* Exercise requirements
Copy out all the lines in the records that include the word "LIST".

* Dataset content
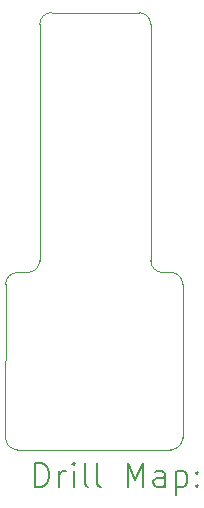
<source format=gbr>
%TF.GenerationSoftware,KiCad,Pcbnew,(6.0.11)*%
%TF.CreationDate,2023-12-04T14:39:34+00:00*%
%TF.ProjectId,EcoIDSolder,45636f49-4453-46f6-9c64-65722e6b6963,rev?*%
%TF.SameCoordinates,Original*%
%TF.FileFunction,Drillmap*%
%TF.FilePolarity,Positive*%
%FSLAX45Y45*%
G04 Gerber Fmt 4.5, Leading zero omitted, Abs format (unit mm)*
G04 Created by KiCad (PCBNEW (6.0.11)) date 2023-12-04 14:39:34*
%MOMM*%
%LPD*%
G01*
G04 APERTURE LIST*
%ADD10C,0.100000*%
%ADD11C,0.200000*%
G04 APERTURE END LIST*
D10*
X14200000Y-9180000D02*
G75*
G03*
X14300000Y-9080000I0J100000D01*
G01*
X15240000Y-7080000D02*
G75*
G03*
X15140000Y-6980000I-100000J0D01*
G01*
X14400000Y-6980000D02*
G75*
G03*
X14300000Y-7080000I0J-100000D01*
G01*
X14110711Y-9180711D02*
G75*
G03*
X14010711Y-9280711I0J-100000D01*
G01*
X15240000Y-9080000D02*
G75*
G03*
X15340000Y-9180000I100000J0D01*
G01*
X15510000Y-9280000D02*
G75*
G03*
X15410000Y-9180000I-100000J0D01*
G01*
X15410000Y-10680000D02*
G75*
G03*
X15510000Y-10580000I0J100000D01*
G01*
X14010000Y-10580000D02*
G75*
G03*
X14110000Y-10680000I100000J0D01*
G01*
X15340000Y-9180000D02*
X15410000Y-9180000D01*
X15510000Y-9280000D02*
X15510000Y-10580000D01*
X14110000Y-10680000D02*
X15410000Y-10680000D01*
X14010711Y-9280711D02*
X14010000Y-10580000D01*
X14200000Y-9180000D02*
X14110711Y-9180711D01*
X15240000Y-7080000D02*
X15240000Y-9080000D01*
X14300000Y-9080000D02*
X14300000Y-7080000D01*
X14400000Y-6980000D02*
X15140000Y-6980000D01*
D11*
X14262619Y-10995476D02*
X14262619Y-10795476D01*
X14310238Y-10795476D01*
X14338809Y-10805000D01*
X14357857Y-10824048D01*
X14367381Y-10843095D01*
X14376905Y-10881190D01*
X14376905Y-10909762D01*
X14367381Y-10947857D01*
X14357857Y-10966905D01*
X14338809Y-10985952D01*
X14310238Y-10995476D01*
X14262619Y-10995476D01*
X14462619Y-10995476D02*
X14462619Y-10862143D01*
X14462619Y-10900238D02*
X14472143Y-10881190D01*
X14481667Y-10871667D01*
X14500714Y-10862143D01*
X14519762Y-10862143D01*
X14586428Y-10995476D02*
X14586428Y-10862143D01*
X14586428Y-10795476D02*
X14576905Y-10805000D01*
X14586428Y-10814524D01*
X14595952Y-10805000D01*
X14586428Y-10795476D01*
X14586428Y-10814524D01*
X14710238Y-10995476D02*
X14691190Y-10985952D01*
X14681667Y-10966905D01*
X14681667Y-10795476D01*
X14815000Y-10995476D02*
X14795952Y-10985952D01*
X14786428Y-10966905D01*
X14786428Y-10795476D01*
X15043571Y-10995476D02*
X15043571Y-10795476D01*
X15110238Y-10938333D01*
X15176905Y-10795476D01*
X15176905Y-10995476D01*
X15357857Y-10995476D02*
X15357857Y-10890714D01*
X15348333Y-10871667D01*
X15329286Y-10862143D01*
X15291190Y-10862143D01*
X15272143Y-10871667D01*
X15357857Y-10985952D02*
X15338809Y-10995476D01*
X15291190Y-10995476D01*
X15272143Y-10985952D01*
X15262619Y-10966905D01*
X15262619Y-10947857D01*
X15272143Y-10928810D01*
X15291190Y-10919286D01*
X15338809Y-10919286D01*
X15357857Y-10909762D01*
X15453095Y-10862143D02*
X15453095Y-11062143D01*
X15453095Y-10871667D02*
X15472143Y-10862143D01*
X15510238Y-10862143D01*
X15529286Y-10871667D01*
X15538809Y-10881190D01*
X15548333Y-10900238D01*
X15548333Y-10957381D01*
X15538809Y-10976429D01*
X15529286Y-10985952D01*
X15510238Y-10995476D01*
X15472143Y-10995476D01*
X15453095Y-10985952D01*
X15634048Y-10976429D02*
X15643571Y-10985952D01*
X15634048Y-10995476D01*
X15624524Y-10985952D01*
X15634048Y-10976429D01*
X15634048Y-10995476D01*
X15634048Y-10871667D02*
X15643571Y-10881190D01*
X15634048Y-10890714D01*
X15624524Y-10881190D01*
X15634048Y-10871667D01*
X15634048Y-10890714D01*
M02*

</source>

* Solution to this task
G04 APERTURE LIST*
G04 APERTURE END LIST*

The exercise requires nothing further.